*Tasks and exercises*:
**a)** In the passage on Mark Berson, which university awarded his master's degree?
**b)** In the passage on Mark Berson, what evidence shows that the South Carolina program reached a high level of success under his guidance?
**c)** From the passage on Mark Berson, pull out the wording starting with "Collegiate career" and going on through "from Ohio University.".

*Selected passage*:
◇ ◇ ◇
Mark Berson (born March 16, 1953) is an American retired soccer coach. He spent 43 seasons as head men's soccer coach at the University of South Carolina. He started his coaching career at The Citadel in 1976.

Collegiate career
Berson graduated from Summit High School in Summit, New Jersey in 1971 and enrolled at the University of North Carolina.  On the Tar Heel soccer team, he played midfielder his freshman year and goalie the final three years.  Berson graduated in 1975 with a degree in journalism and later earned a master's of education degree in sport administration in 1977 from Ohio University.

Coaching career
Berson took a position as an assistant coach on The Citadel's men's soccer program in 1976.  A year later, he became the head coach and guided the Bulldogs to their best record ever with an 11–5 mark.  In 1978, Berson accepted the head coaching position at the University of South Carolina.  He led the Gamecocks to a 13–3–1 record in the program's first season and in the second season they obtained a spot in the NCAA Men's Soccer Championship.  The program achieved a high level success under his guidance and his teams won three conference championships in only seven years of being in a conference.  The program has made a total of 22 appearances in the NCAA Men's Soccer Championship, all under his direction. Berson coached three players who appeared in the World Cup (Clint Mathis, Josh Wolff and Brad Guzan) for Team USA, spanning a total of 21 years.
◇ ◇ ◇
*Data block*:
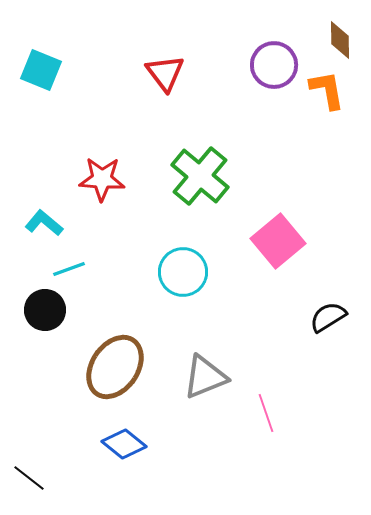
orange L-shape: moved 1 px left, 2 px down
◇ ◇ ◇
*Answer set*:
**a)** Ohio University, in 1977.

**b)** The passage shows this success through the conference record: his teams won three conference championships in only seven years of being in a conference.

**c)**
Collegiate career
Berson graduated from Summit High School in Summit, New Jersey in 1971 and enrolled at the University of North Carolina.  On the Tar Heel soccer team, he played midfielder his freshman year and goalie the final three years.  Berson graduated in 1975 with a degree in journalism and later earned a master's of education degree in sport administration in 1977 from Ohio University.